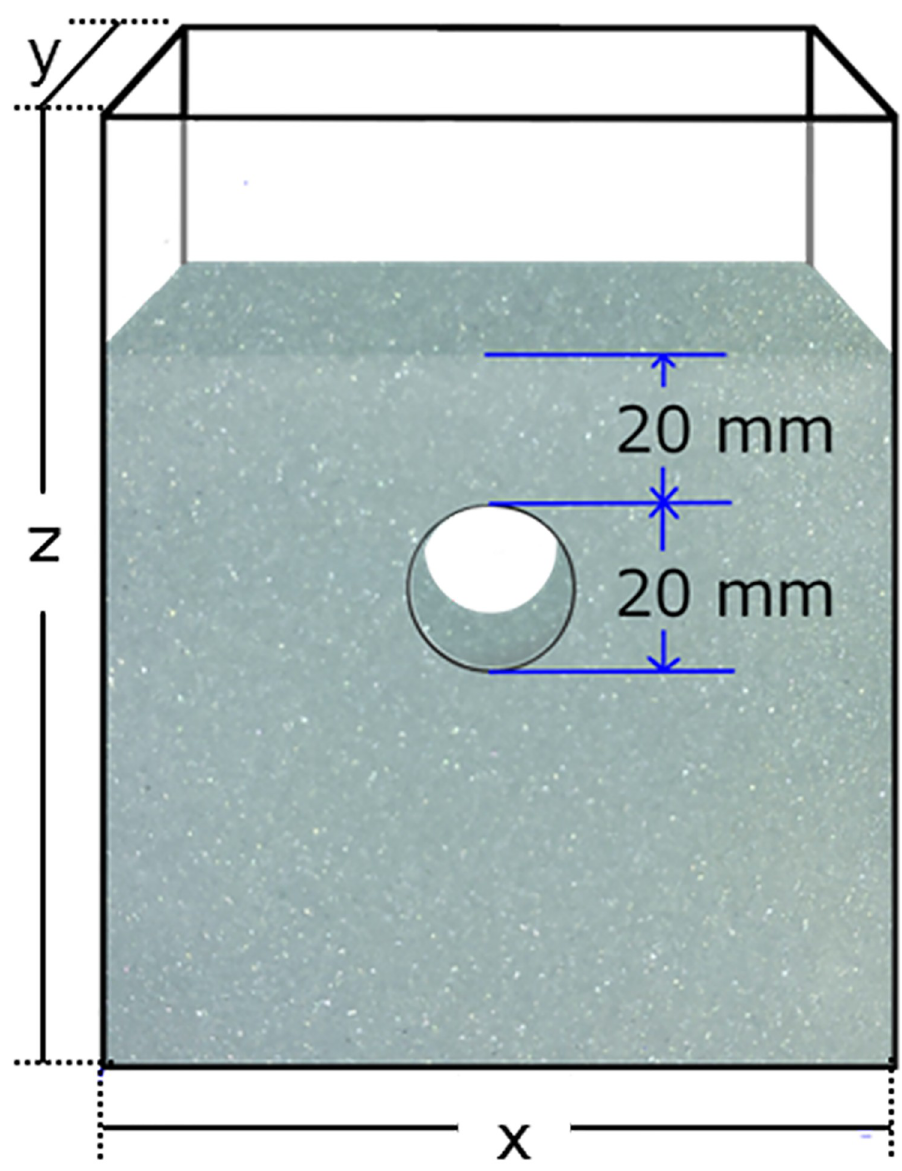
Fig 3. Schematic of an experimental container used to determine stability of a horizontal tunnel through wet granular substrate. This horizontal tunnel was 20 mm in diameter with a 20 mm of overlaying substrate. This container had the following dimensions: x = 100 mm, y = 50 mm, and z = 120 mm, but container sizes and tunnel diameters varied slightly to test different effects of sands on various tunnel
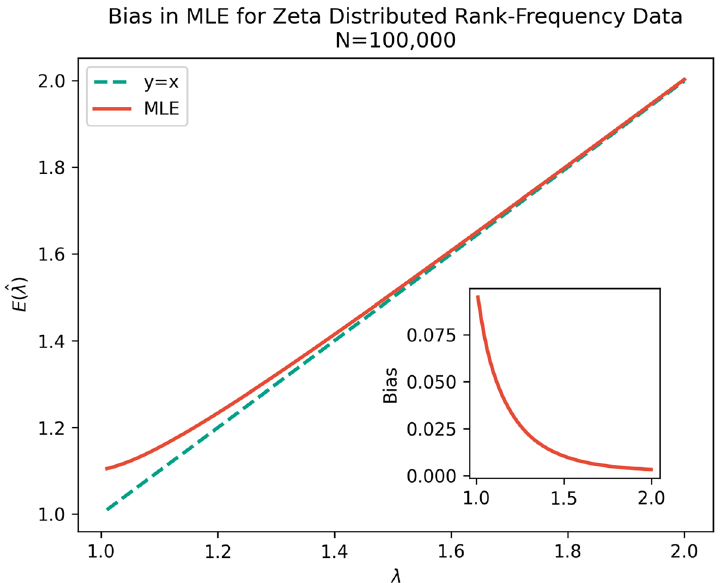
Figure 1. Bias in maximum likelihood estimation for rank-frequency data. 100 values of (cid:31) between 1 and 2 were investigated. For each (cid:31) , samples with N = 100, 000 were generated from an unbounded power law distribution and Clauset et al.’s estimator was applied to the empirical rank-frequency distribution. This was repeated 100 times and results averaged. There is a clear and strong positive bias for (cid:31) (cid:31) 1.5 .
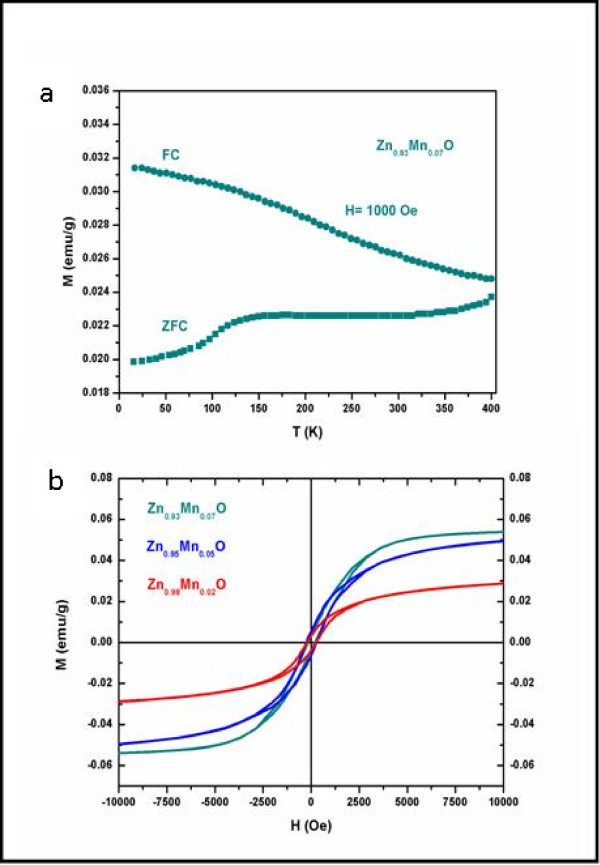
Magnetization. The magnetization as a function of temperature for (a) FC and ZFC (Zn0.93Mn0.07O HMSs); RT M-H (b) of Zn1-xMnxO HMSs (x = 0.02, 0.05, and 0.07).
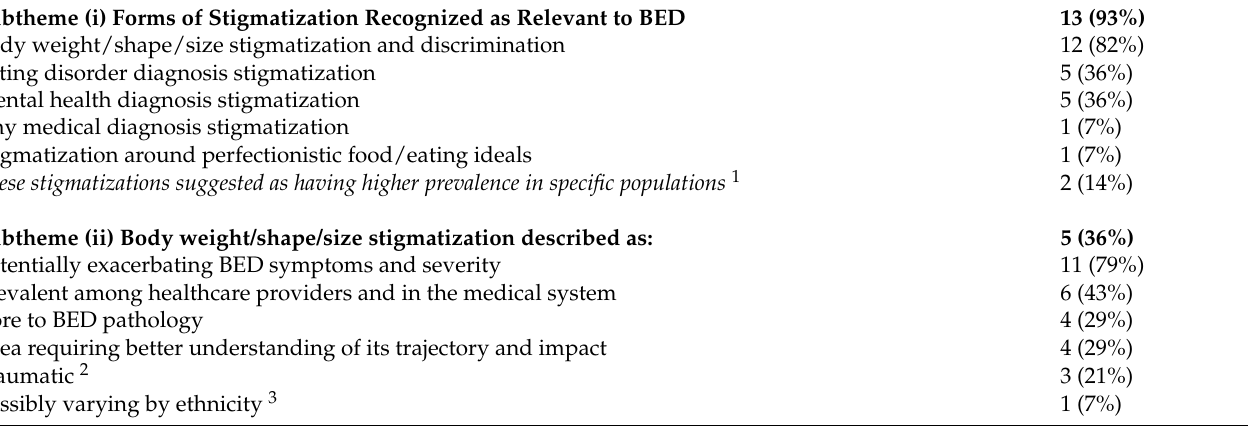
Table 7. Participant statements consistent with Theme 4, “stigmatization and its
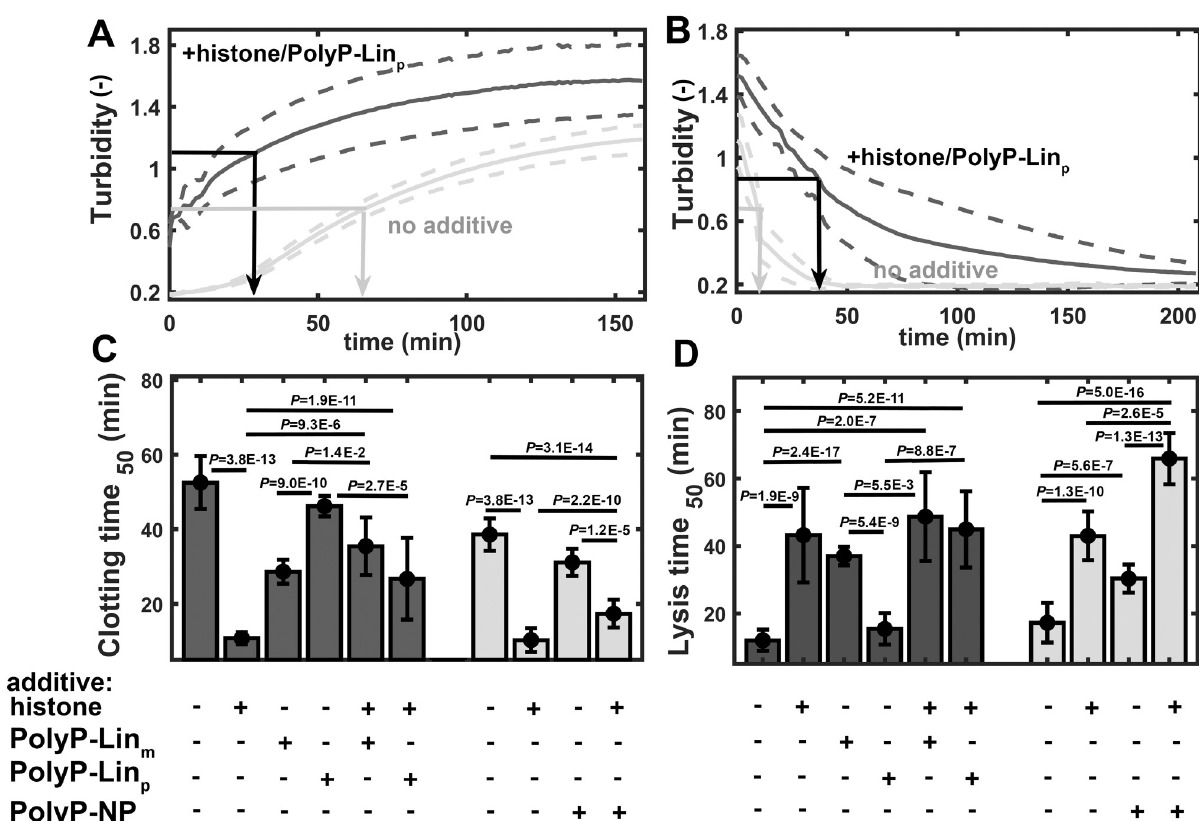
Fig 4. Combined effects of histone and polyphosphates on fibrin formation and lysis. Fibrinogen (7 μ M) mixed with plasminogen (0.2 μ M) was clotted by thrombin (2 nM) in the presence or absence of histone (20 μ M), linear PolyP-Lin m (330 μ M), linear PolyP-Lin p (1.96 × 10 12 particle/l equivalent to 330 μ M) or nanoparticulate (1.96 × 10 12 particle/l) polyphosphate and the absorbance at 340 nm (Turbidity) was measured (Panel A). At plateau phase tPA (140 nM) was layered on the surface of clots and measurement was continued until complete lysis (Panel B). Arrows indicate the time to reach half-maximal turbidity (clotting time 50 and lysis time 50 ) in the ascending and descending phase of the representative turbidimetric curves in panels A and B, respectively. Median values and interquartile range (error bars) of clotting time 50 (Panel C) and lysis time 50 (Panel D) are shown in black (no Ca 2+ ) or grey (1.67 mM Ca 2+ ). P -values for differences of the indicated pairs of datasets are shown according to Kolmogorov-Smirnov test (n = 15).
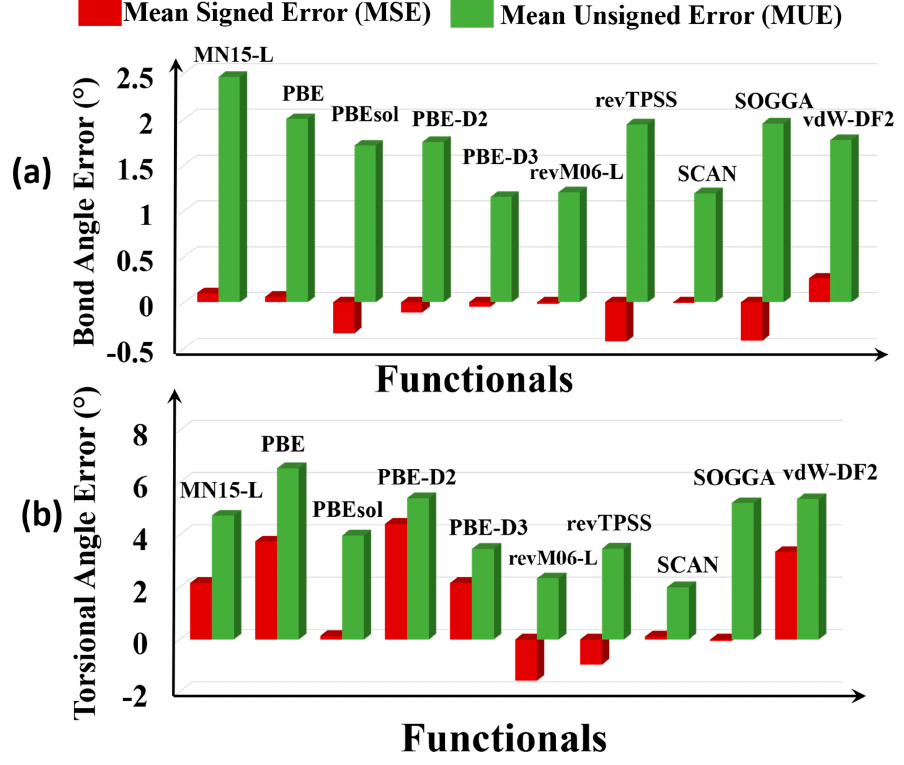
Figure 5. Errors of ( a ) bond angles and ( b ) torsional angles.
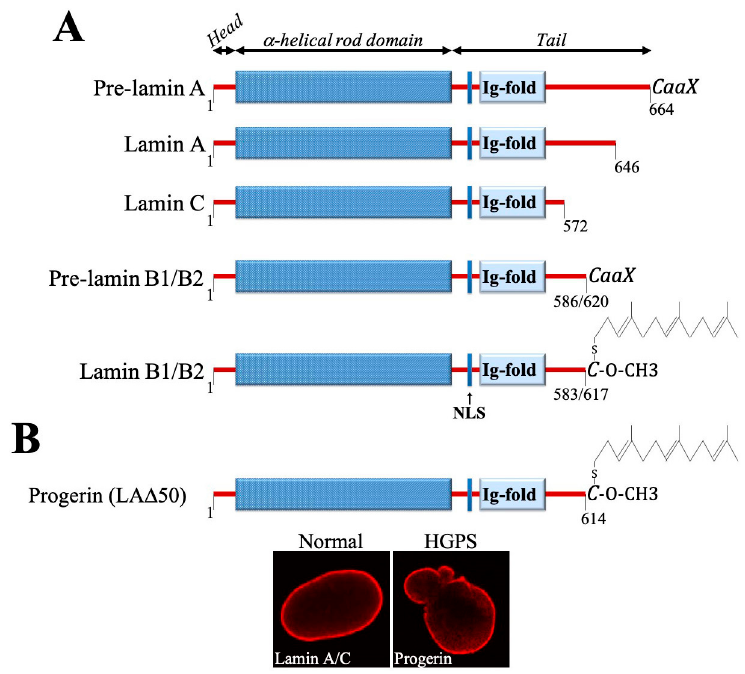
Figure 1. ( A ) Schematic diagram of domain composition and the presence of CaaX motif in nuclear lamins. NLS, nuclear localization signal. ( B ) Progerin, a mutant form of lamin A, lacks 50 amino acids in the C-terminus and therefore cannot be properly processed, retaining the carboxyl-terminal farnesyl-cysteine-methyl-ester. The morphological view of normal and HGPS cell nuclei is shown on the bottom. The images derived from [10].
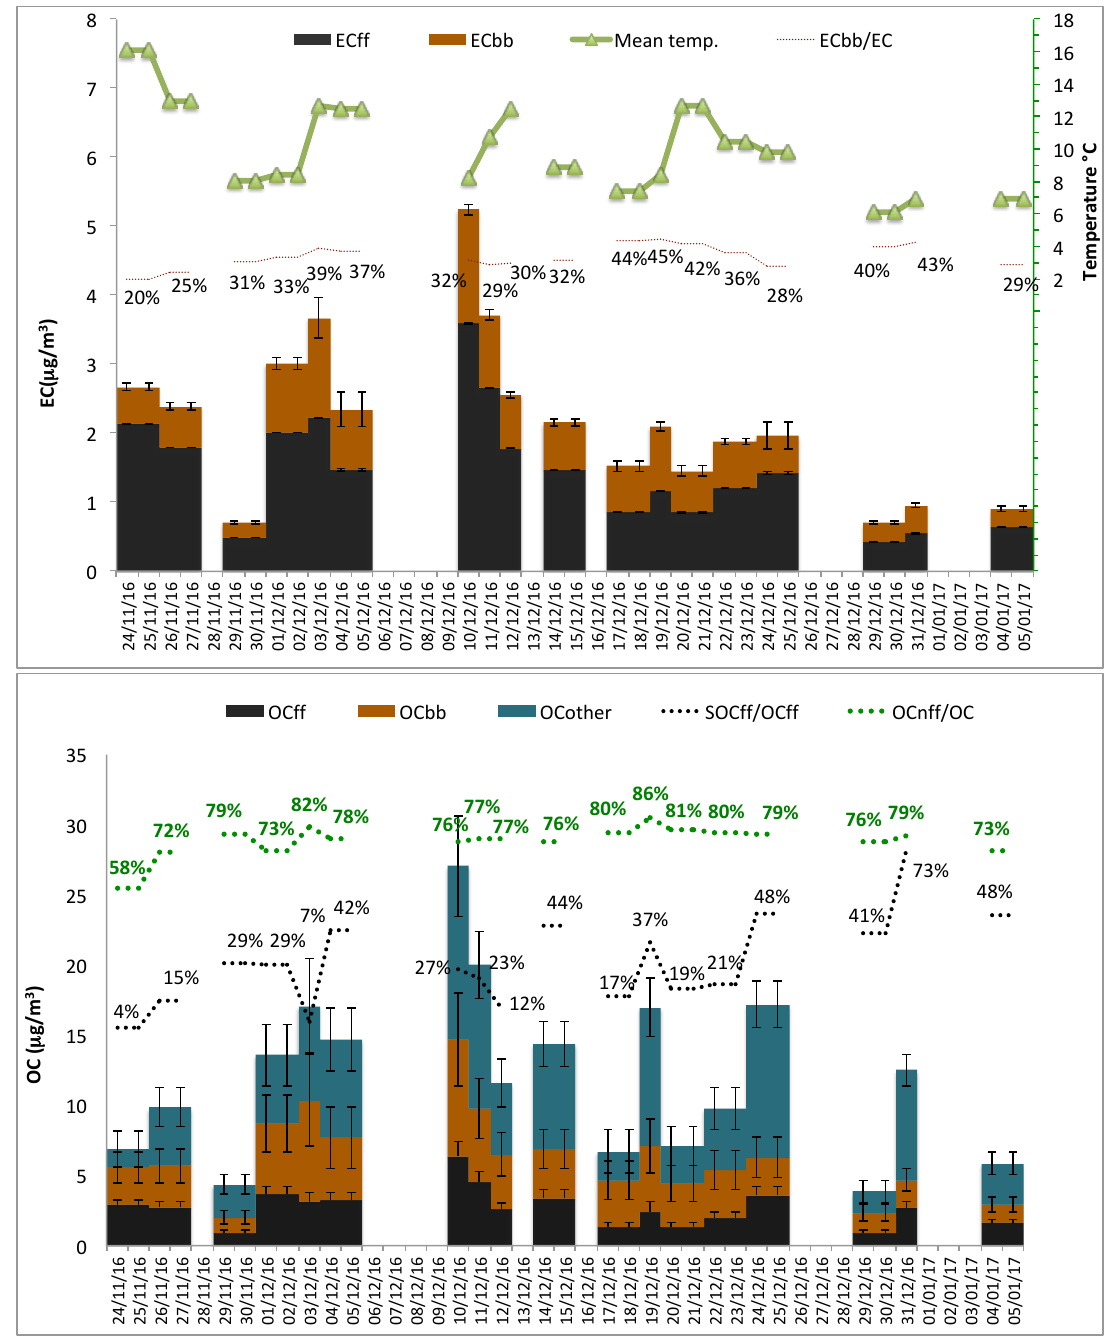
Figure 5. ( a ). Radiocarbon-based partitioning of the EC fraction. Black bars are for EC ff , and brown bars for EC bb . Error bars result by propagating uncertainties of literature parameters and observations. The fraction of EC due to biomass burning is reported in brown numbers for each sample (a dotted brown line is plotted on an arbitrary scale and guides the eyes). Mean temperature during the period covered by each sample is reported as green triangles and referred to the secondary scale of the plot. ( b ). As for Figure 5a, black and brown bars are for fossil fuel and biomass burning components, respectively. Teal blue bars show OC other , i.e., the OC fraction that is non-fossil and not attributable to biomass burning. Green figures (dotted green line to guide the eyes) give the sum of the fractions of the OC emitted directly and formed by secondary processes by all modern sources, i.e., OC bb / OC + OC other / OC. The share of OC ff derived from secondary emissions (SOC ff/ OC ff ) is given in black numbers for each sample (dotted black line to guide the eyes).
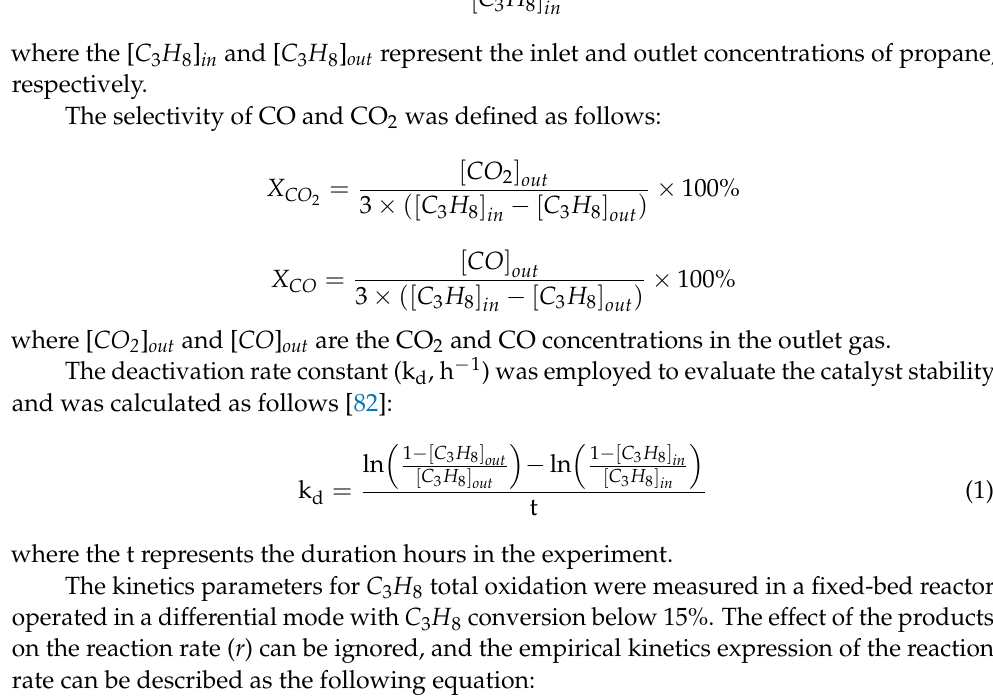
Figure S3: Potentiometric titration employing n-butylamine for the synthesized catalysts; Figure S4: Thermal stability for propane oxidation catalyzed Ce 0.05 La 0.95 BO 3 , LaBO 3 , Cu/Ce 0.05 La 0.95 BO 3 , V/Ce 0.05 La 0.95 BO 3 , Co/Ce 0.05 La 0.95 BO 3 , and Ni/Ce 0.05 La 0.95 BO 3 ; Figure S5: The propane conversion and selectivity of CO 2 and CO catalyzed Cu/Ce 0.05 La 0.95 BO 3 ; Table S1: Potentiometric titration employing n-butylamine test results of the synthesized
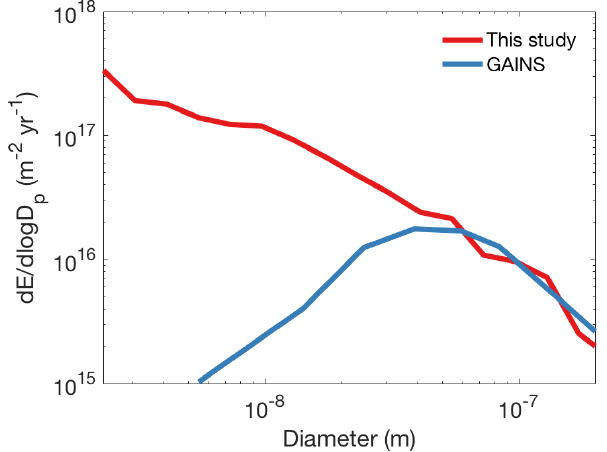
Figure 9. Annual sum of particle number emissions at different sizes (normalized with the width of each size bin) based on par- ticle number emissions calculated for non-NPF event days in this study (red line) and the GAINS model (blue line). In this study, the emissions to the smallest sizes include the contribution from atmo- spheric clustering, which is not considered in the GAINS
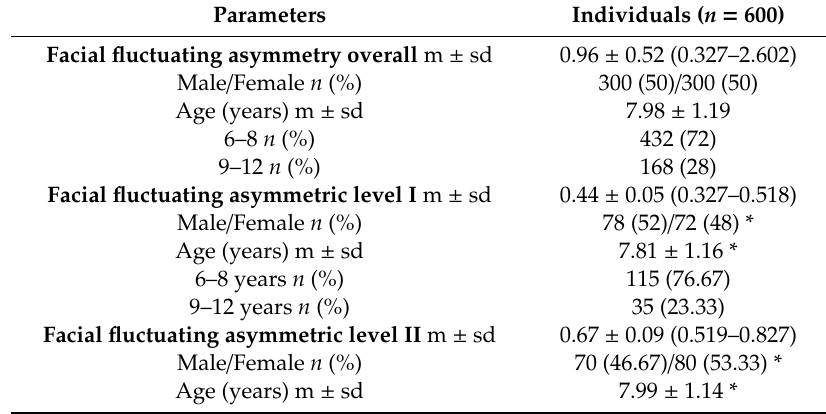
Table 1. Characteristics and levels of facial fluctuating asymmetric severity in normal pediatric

+++

### [TASK]
Count up the lines containing "results" in the listing above, then write that number and stop.

### [ANSWER AREA]
2